• [Problem] Write the entries out again exactly; any picture among them gets left out.

━━━━━━

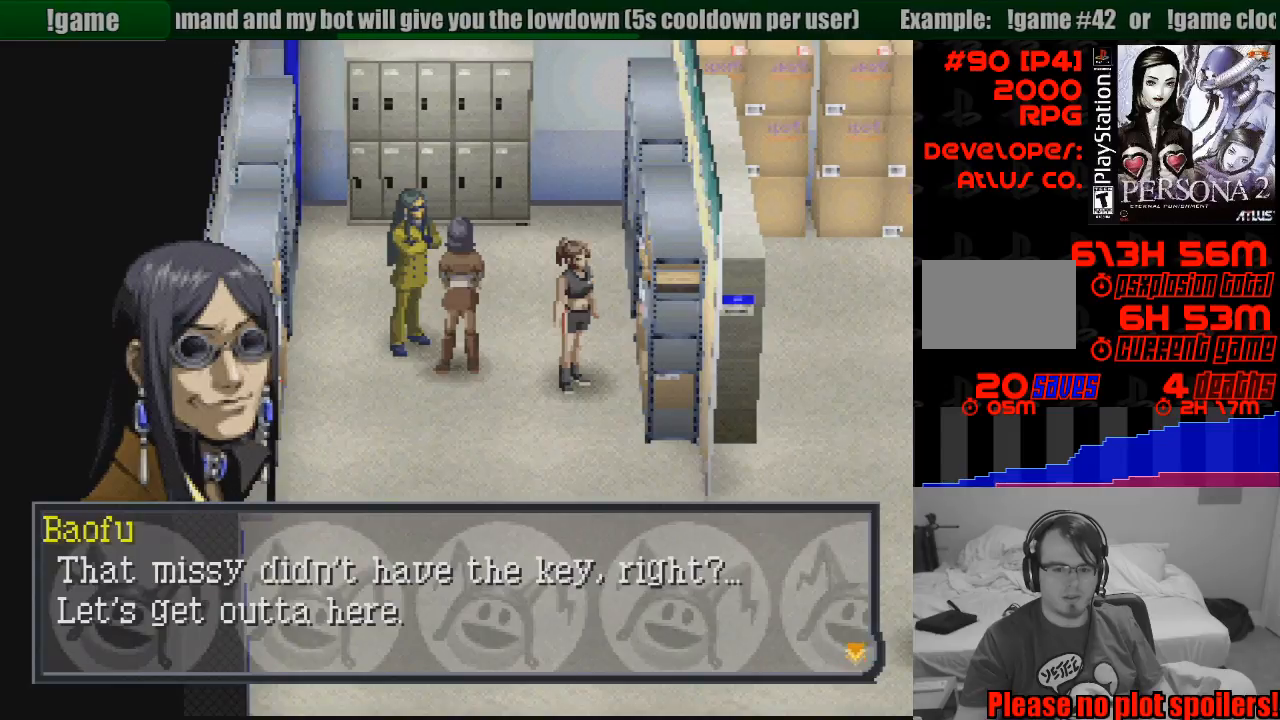
{"buttons": [], "events": []}
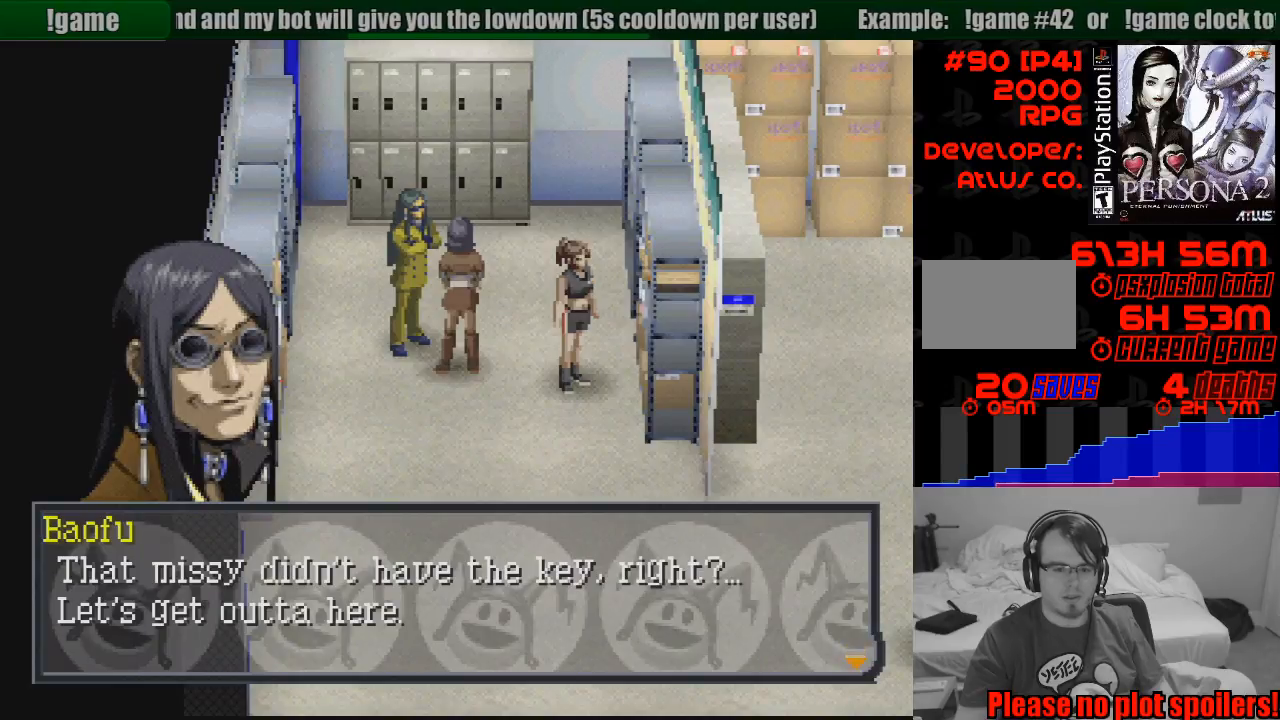
{"buttons": [], "events": []}
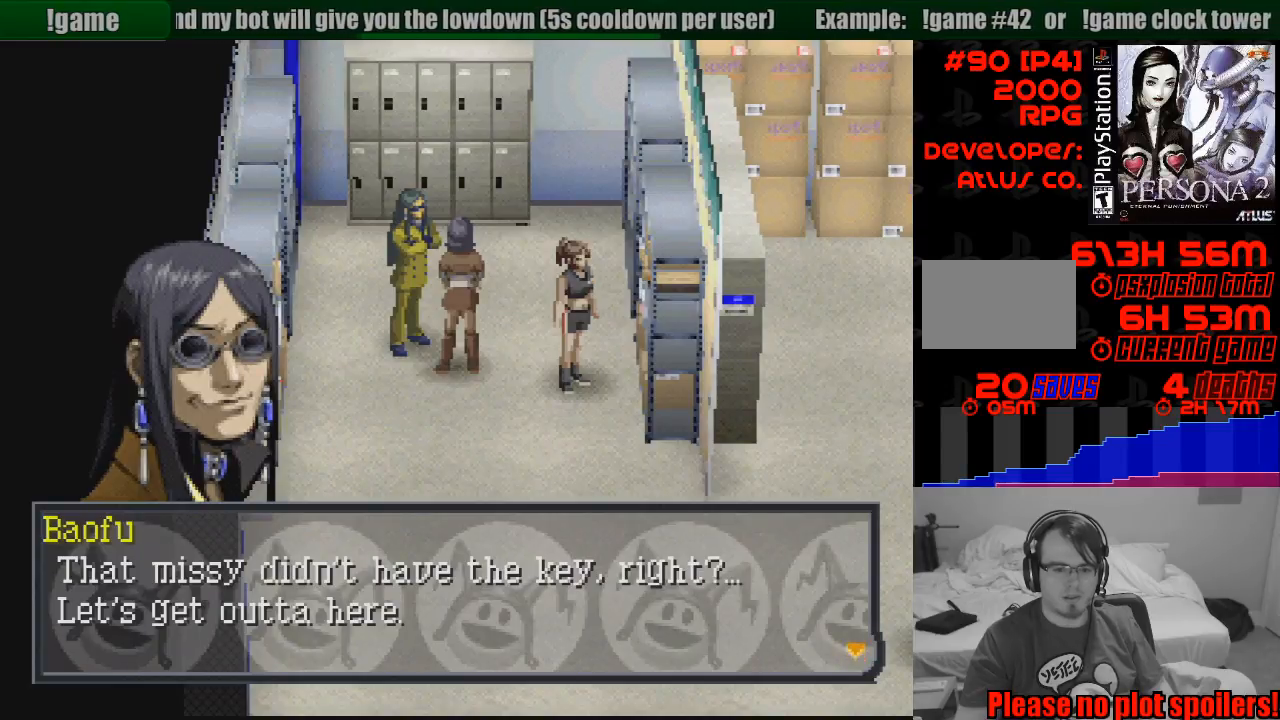
{"buttons": ["DPAD_DOWN"], "events": [[300, "CROSS", "down"], [300, "DPAD_DOWN", "down"], [417, "CROSS", "up"]]}
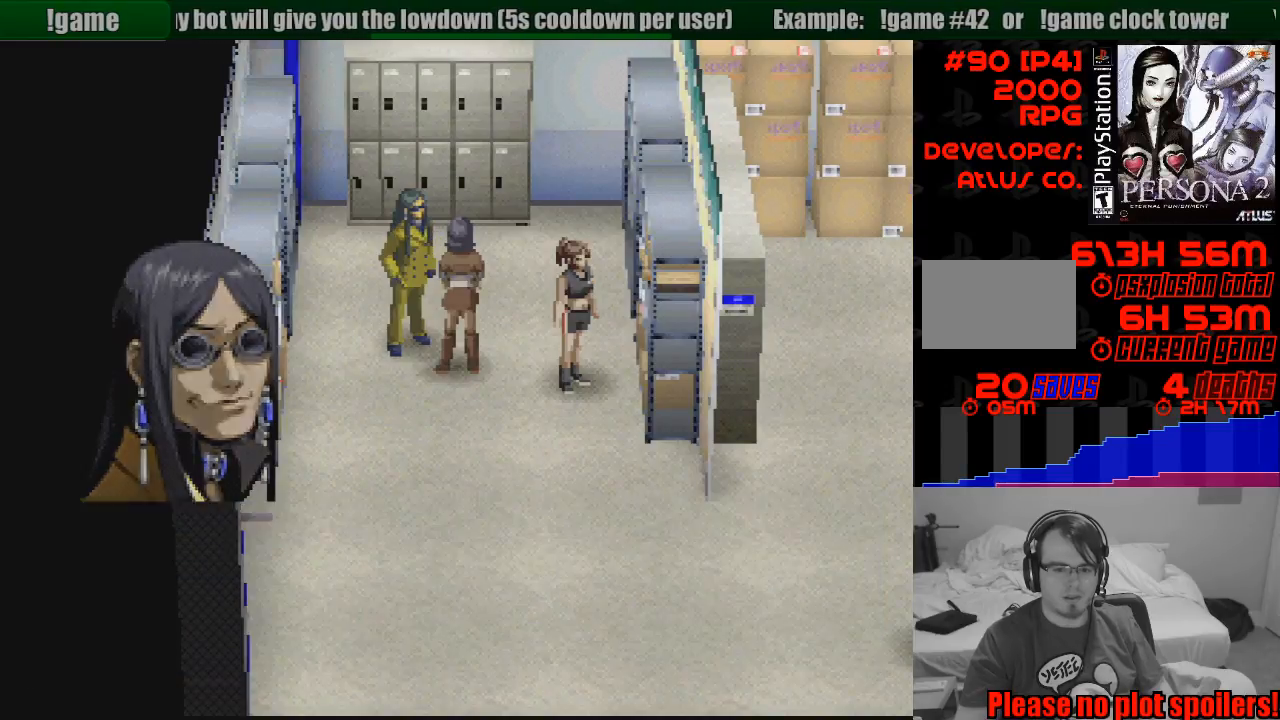
{"buttons": ["CIRCLE", "DPAD_DOWN", "DPAD_RIGHT"], "events": [[117, "CIRCLE", "down"], [500, "DPAD_RIGHT", "down"]]}
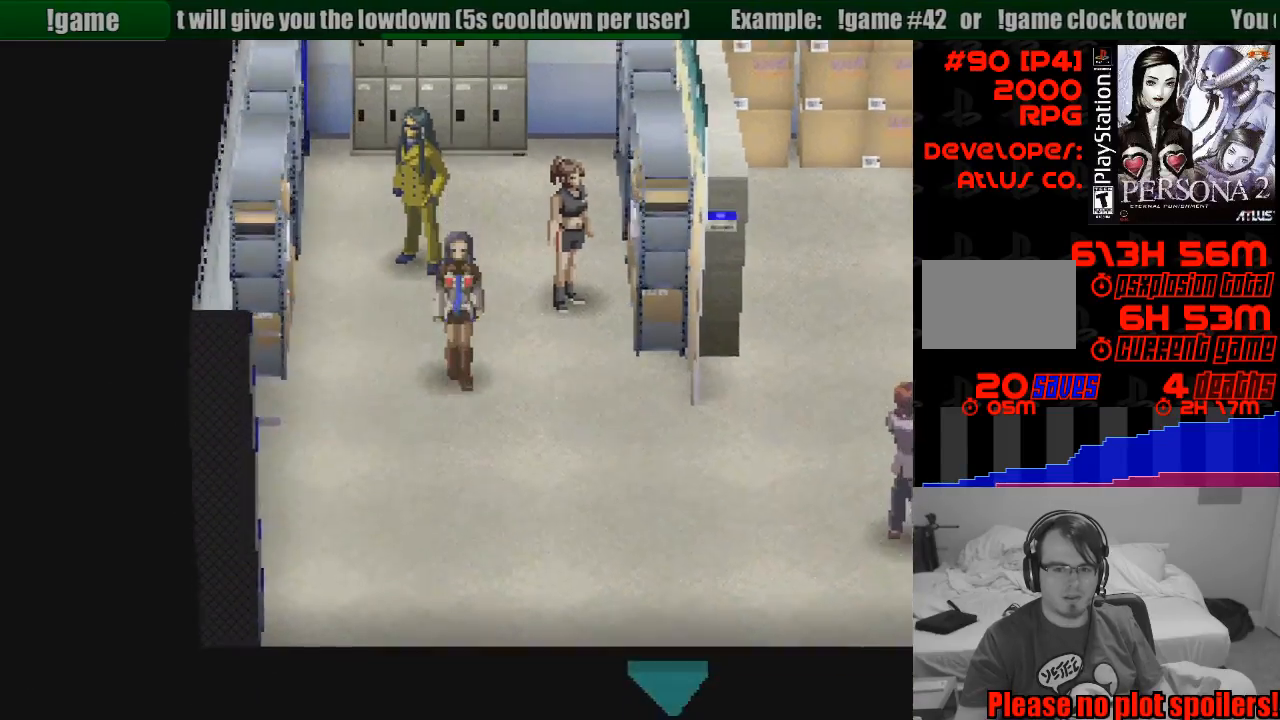
{"buttons": ["CIRCLE", "DPAD_RIGHT"], "events": [[317, "DPAD_DOWN", "up"]]}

━━━━━━

• [Answer to this task]
{"buttons": [], "events": []}
{"buttons": [], "events": []}
{"buttons": ["DPAD_DOWN"], "events": [[300, "CROSS", "down"], [300, "DPAD_DOWN", "down"], [417, "CROSS", "up"]]}
{"buttons": ["CIRCLE", "DPAD_DOWN", "DPAD_RIGHT"], "events": [[117, "CIRCLE", "down"], [500, "DPAD_RIGHT", "down"]]}
{"buttons": ["CIRCLE", "DPAD_RIGHT"], "events": [[317, "DPAD_DOWN", "up"]]}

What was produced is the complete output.